Fewer payments and a faster payoff are appealing. "For many people it's a no-brainer to prepay . . . Essentially you're getting a guaranteed return in the form of the interest you aren't paying," says David Reiss, who teaches residential real estate finance at Brooklyn Law School. "It's hard to find an investment in today's market that gives you an equivalent risk-adjusted return."
Money you no longer put toward the mortgage can go elsewhere. Being mortgage-free in retirement helps cash flow on a fixed income, points out Leslie Tayne, a Melville attorney specializing in financial issues.
Take your monthly payment, divide it in half and make that payment every two weeks. On a typical mortgage, this could shave off almost four years, says Jason Auerbach of First Choice Lending Services in Manhattan.

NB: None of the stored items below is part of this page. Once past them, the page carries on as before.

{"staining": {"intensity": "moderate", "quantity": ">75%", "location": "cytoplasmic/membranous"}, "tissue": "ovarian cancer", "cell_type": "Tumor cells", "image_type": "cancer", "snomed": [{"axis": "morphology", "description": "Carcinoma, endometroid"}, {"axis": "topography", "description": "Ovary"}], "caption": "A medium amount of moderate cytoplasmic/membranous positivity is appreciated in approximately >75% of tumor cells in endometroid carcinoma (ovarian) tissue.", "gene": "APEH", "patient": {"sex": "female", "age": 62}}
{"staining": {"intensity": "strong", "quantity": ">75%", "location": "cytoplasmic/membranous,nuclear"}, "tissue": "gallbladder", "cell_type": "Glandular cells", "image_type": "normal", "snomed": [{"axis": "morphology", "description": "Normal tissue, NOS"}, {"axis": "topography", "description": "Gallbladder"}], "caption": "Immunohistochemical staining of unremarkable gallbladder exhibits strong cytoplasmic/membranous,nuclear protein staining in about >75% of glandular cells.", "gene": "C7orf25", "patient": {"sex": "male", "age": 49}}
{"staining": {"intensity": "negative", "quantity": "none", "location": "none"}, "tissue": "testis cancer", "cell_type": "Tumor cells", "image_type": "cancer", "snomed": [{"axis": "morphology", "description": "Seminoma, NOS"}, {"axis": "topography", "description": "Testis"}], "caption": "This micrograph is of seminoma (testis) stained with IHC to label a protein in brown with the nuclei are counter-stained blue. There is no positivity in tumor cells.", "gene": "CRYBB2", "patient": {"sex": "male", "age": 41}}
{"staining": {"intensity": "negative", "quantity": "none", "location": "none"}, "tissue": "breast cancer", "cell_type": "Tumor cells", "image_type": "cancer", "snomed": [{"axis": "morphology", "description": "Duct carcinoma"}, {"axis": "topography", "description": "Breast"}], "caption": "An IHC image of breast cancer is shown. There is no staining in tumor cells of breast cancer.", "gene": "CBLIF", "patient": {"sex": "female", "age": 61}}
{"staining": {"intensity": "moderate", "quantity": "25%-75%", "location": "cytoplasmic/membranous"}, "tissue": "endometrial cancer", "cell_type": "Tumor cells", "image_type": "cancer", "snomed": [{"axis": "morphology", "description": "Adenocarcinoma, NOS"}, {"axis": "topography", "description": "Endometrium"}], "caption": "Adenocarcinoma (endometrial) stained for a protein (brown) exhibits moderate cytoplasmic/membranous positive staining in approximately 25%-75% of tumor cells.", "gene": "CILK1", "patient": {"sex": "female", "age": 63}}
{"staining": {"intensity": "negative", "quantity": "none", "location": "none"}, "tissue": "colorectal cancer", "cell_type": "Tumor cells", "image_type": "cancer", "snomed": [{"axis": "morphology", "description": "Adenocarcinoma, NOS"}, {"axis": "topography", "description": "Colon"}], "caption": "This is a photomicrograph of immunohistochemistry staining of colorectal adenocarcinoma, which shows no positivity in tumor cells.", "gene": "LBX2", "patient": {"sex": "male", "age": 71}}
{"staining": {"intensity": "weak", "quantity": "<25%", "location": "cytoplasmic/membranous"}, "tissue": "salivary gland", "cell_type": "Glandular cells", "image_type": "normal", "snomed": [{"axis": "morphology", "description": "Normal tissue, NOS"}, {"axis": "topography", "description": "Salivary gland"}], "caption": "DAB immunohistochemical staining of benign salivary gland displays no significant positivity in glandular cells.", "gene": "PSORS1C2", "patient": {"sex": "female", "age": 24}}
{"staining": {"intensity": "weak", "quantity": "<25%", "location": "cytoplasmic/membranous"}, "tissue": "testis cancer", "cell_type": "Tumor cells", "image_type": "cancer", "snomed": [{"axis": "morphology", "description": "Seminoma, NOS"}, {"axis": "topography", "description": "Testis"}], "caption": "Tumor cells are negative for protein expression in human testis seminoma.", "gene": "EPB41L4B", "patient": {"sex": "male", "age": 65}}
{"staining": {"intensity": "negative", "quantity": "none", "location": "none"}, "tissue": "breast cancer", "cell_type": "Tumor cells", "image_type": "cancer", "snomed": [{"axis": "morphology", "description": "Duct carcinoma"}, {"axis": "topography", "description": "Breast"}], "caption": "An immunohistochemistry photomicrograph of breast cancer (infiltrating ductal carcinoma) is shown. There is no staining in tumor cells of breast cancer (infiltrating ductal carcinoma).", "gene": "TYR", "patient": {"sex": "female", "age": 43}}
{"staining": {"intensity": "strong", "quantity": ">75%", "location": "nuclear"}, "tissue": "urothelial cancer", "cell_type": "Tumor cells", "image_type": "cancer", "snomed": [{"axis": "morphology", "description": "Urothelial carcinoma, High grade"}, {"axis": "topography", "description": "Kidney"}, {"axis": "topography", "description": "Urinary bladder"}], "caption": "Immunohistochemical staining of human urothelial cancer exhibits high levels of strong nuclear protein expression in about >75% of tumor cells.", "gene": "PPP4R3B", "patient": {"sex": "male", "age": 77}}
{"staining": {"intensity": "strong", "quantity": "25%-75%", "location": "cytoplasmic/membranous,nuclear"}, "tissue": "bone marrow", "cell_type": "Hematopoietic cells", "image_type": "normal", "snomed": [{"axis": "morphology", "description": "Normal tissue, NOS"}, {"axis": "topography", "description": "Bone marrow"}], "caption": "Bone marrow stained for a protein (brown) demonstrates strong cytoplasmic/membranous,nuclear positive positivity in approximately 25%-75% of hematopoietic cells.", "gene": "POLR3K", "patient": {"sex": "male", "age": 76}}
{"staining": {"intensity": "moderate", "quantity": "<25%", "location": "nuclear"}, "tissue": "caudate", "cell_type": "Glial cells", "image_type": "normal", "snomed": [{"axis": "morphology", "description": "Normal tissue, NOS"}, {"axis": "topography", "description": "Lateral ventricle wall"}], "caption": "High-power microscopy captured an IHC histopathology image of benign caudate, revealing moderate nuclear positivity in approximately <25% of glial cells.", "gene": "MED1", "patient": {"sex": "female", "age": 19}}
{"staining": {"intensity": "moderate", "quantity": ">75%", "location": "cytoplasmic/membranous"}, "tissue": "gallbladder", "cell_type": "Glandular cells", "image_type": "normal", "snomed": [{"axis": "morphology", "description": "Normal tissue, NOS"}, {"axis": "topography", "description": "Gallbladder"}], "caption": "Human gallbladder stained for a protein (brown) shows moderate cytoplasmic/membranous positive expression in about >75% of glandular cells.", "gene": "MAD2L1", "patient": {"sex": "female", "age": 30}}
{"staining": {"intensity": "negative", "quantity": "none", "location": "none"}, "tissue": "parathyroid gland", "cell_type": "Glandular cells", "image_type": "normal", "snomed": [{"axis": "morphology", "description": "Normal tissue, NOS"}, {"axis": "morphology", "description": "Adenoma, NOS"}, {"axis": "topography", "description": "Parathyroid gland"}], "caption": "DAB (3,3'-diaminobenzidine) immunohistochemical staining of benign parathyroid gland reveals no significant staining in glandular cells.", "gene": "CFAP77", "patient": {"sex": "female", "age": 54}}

Paying extra on your loan "means you can't use that money for other more important things such as contributing to a retirement account," Tayne says. If your assets are earning a higher rate of return than the interest rate on your mortgage, it doesn't make sense to pay early. Run the numbers.
Also, once the loan is paid, will you miss the tax deduction? Does your loan carry a prepayment penalty? Can you really afford to pay extra? Better know the answers to such questions, advises Jeff Tanenbaum, a broker with Halstead Property in Manhattan.